Jack turned and walked away from his family, passing Taylor and Jennifer on his way to the top of the hill that overlooked the lake.  They followed as silently as before and he licked his lips.  He wanted them to say something.  He wanted them to remain silent.  He didn’t know what he wanted.

He placed a foot where the back step of their house had been and sighed.  The family house was long gone, washed away by the wave that had come out of the lake when a piece of Yosemite Yards landed in it.  But instead of the mud that had been here the last time he was, nature had reclaimed the whole area with native grasses and even some trees ringing the old foundations.  Birds chirped in the distance, probably the descendents of those that had dropped the seeds the grass and trees came from.

He walked through the grass where the house once stood to the rock embankment that ran down to the water.  The dock stretched out onto the lake in his mind, but now his eyes saw only rocks and water lapping up against them.  He pulled in a long breath, this time to suck in the smells of the land and lake around him, and felt home flow through him.  All the smells of a lifetime awakened his memories and his mind filled with memories he’d not thought of in years.  Things he hadn’t wanted to remember.

Jack cleared his throat and turned back to Jennifer and Taylor.  They stood at the end of the dock that was, now just more grass.  Behind them, the memories of his house rose high above them all, and faded away again.  His heart ached, but didn’t break.  Time hadn’t healed the loss, but it had put enough distance into it that he could live with it.

Jack shook his head and focused his eyes on his two surviving friends.  “I…This…”  He shook his head and growled.  He hated being at a loss for words.  He just waved towards where the house once stood.  He turned back towards the water and they stepped up beside him.
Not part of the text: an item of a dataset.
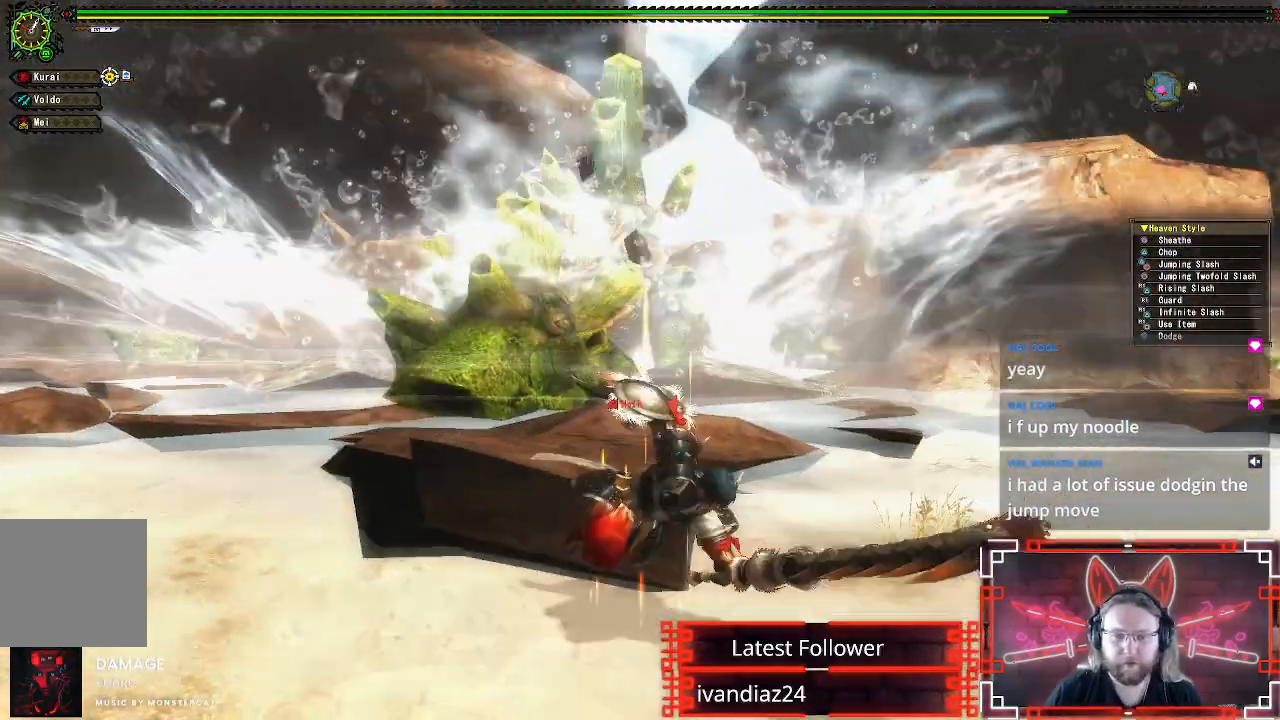
{"buttons": ["X"], "left_stick": "right", "right_stick": "center", "events": [[50, "left_stick", "right"], [483, "X", "down"]]}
“We could have helped you,” Jennifer whispered from his right.

“I…I know,” Jack answered with a helpless shrug.  “I just…”  His voice faded away as he lost whatever words had been on his tongue.

“Have you ever wondered?” Taylor asked on his left.

“Where we’d be if I hadn’t left?” Jack completed her question and sighed.

“Do you regret it?”  Jennifer’s question hit him harder than it should have.  He almost said yes, but then he heard the limo parting the grasses behind him.  Betty was there.  He could never truly regret anything that led to meeting her.  And the truth was, no matter how uncertain he felt now, he could be proud of what he’d done in the last twenty years.  He’d become so much more than the boy who’d lived here, even if he felt like so much less now.  He pulled in a long breath, letting the smells of his youth flow through him and give him strength.

“Jack!” Betty shouted and the contacts in his eyes flared to life with danger signals.  Behind him, the limo accelerated towards him and the girls.  There was only a second to react before it ran over them all.  He leaned to the side and pushed them.  They squawked in shocked outrage as he sent them flying into the open air, and then he dropped into a hollow in the ground as the limo rocketed over him with centimeters to spare.  It soared over the rocky bank, momentum sending it past the girls as they fell straight down into the cold water, shrieks cutting off as they hit the cold spring water.  The limo’s gravity plating failed in a spectacular shower of sparks and the vehicle dove into the water, sinking in a maelstrom of bubbles.

Jack’s contacts still blinked warnings though and he tore his gaze away from roiling water.  He sprang to his feet with all the speed the genetic mutations of the Ageless made him capable of and his eyes followed the blinking warnings into the surviving old growth forest in the distance.  Three men watched him from behind fallen logs, each holding a rifle pointed directly at him.

Adrenalin burned through his veins, slowing time to a crawl, and Jack smiled.